Introduction of SFDR: What it means

Hari Bhambra Global Head of Compliance Solutions at Apex Group says the implementation of the SFDR represents a game-changing piece of regulation.

However, whilst many have been racing to prepare, today marks the start of the ESG disclosure journey for financial services, not the finish line. Now is not the time for managers to take their foot off the accelerator pedal.

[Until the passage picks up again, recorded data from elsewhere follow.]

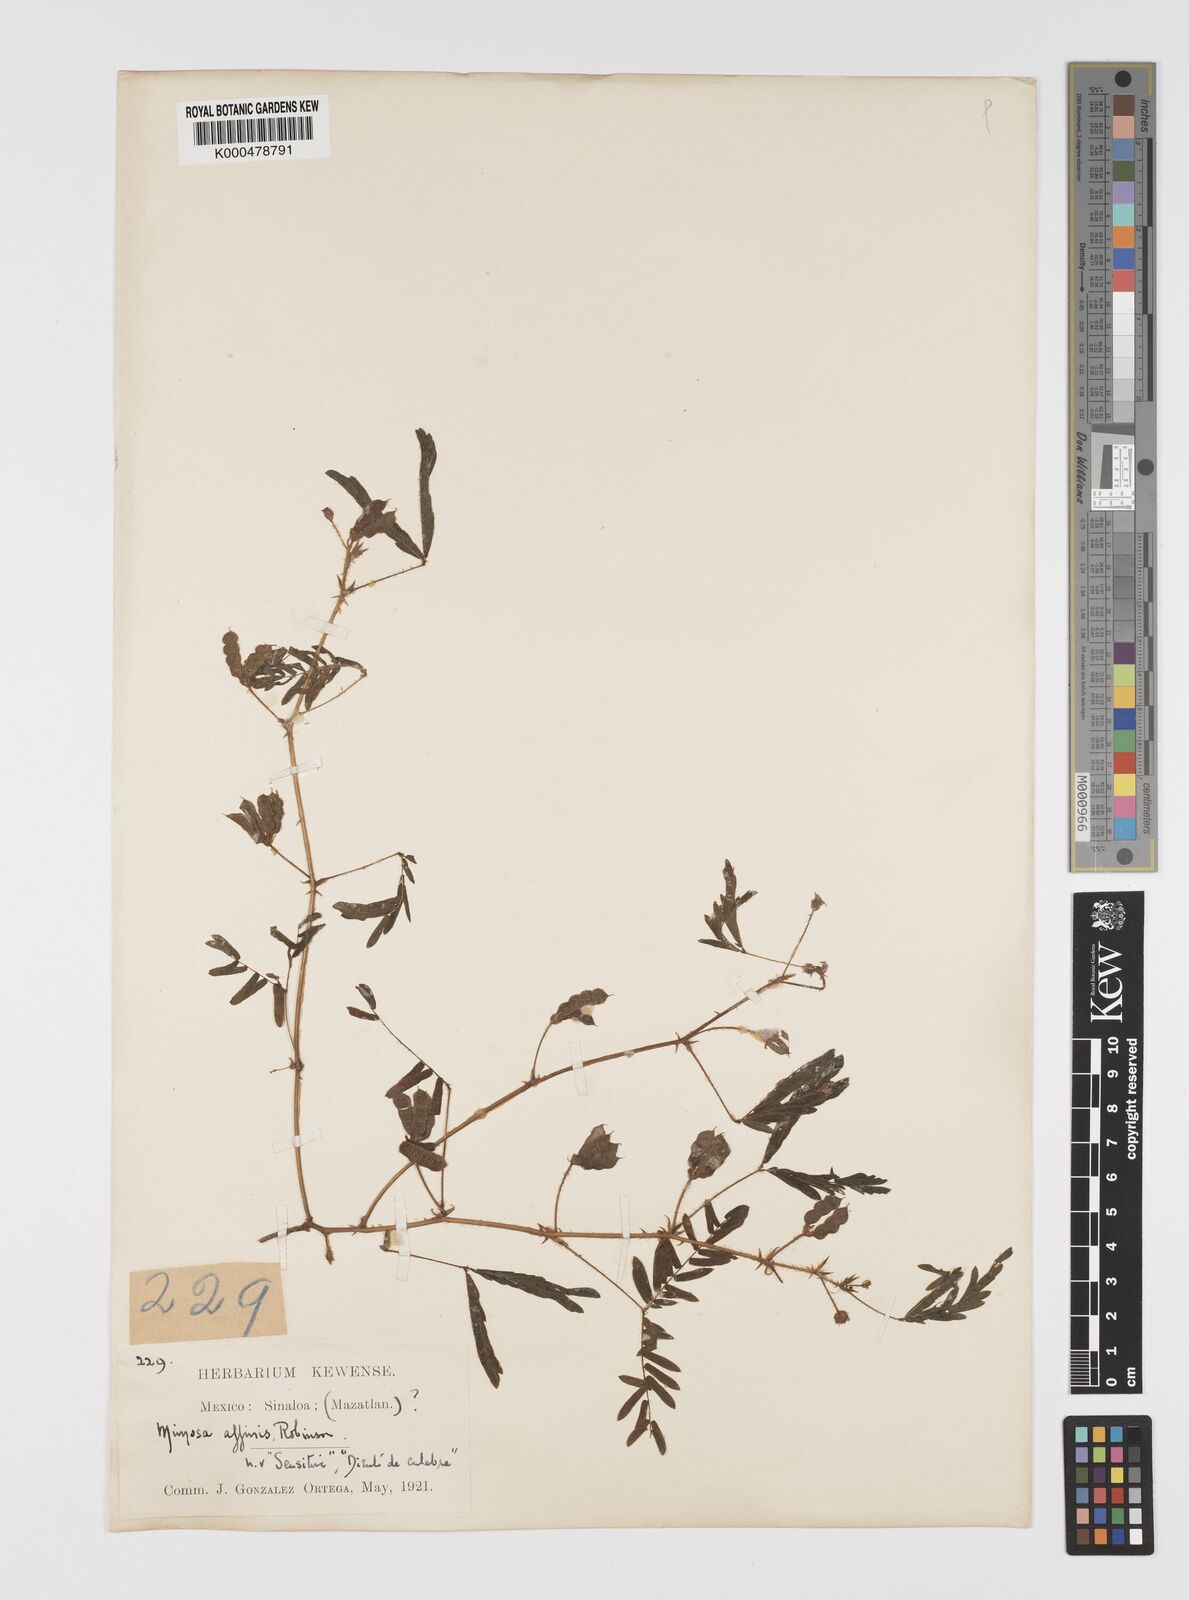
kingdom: Plantae
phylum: Tracheophyta
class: Magnoliopsida
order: Fabales
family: Fabaceae
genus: Mimosa
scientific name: Mimosa affinis
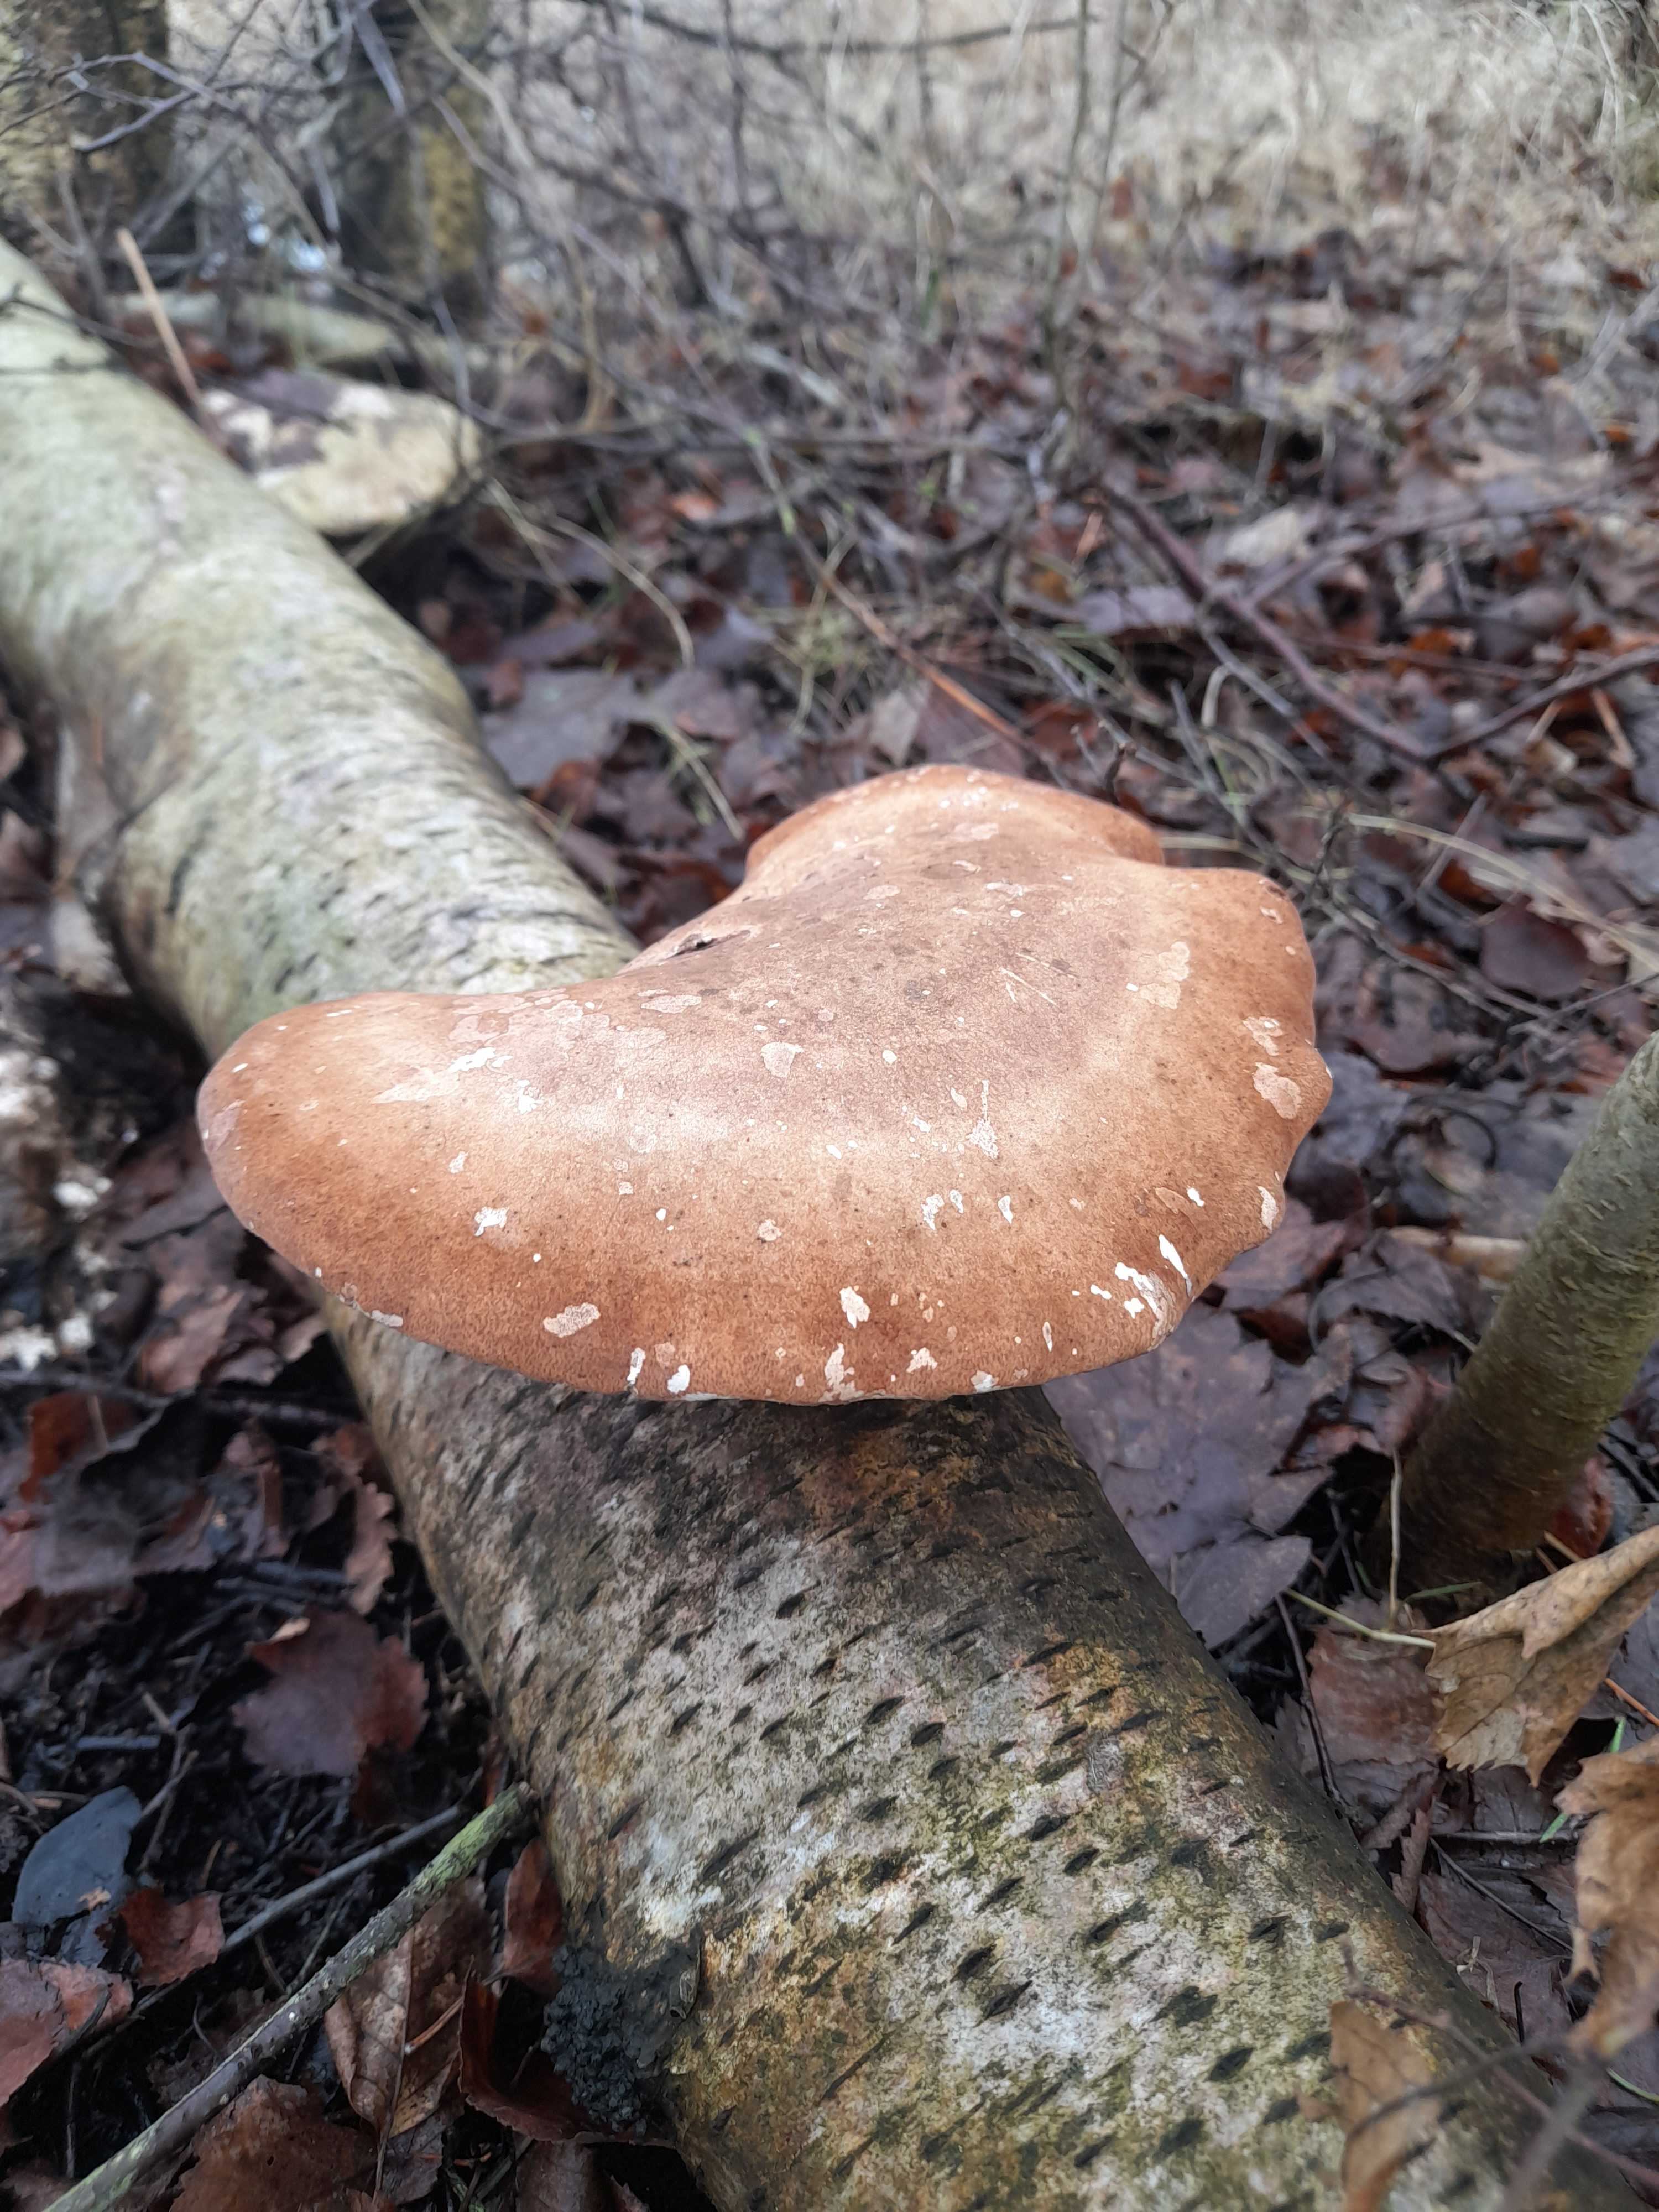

Beyond the immediate compliance obligation that today signifies, the SFDR is only the beginning of ESG regulation for global financial services, a sector which transcends jurisdictional boundaries, and we anticipate the imminent introduction of regulations in various markets which implement equivalency to the SFDR. Non-EU managers should see the current time as an opportunity to get ahead of the game and to ensure they can collect and analyse relevant ESG data, before the inevitable introduction of new regulation in their domestic markets.

We remain concerned that managers have been so focussed on rushing to meet the deadline that they have been short-sighted and have not put in place sustainable processes and systems with the capability to respond to future evolution or expansion of mandatory ESG disclosures. The requirements on those in scope are going to increase as ESG legislation develops – to prevent being unprepared as reporting requirements evolve, they should put in place systems as soon as possible, which collect data currently seen as optional, as well as the information needed to monitor and track ESG performance over time.

ESG is not just an inconvenient addition to the regulatory burden. Compliance, whether mandatory or voluntary should be seen as a business enabler and going forwards, proactively integrating these risks into internal operations and disclosures delivers commercial advantage to many funds, that may be the difference between gaining capital investment or losing it.”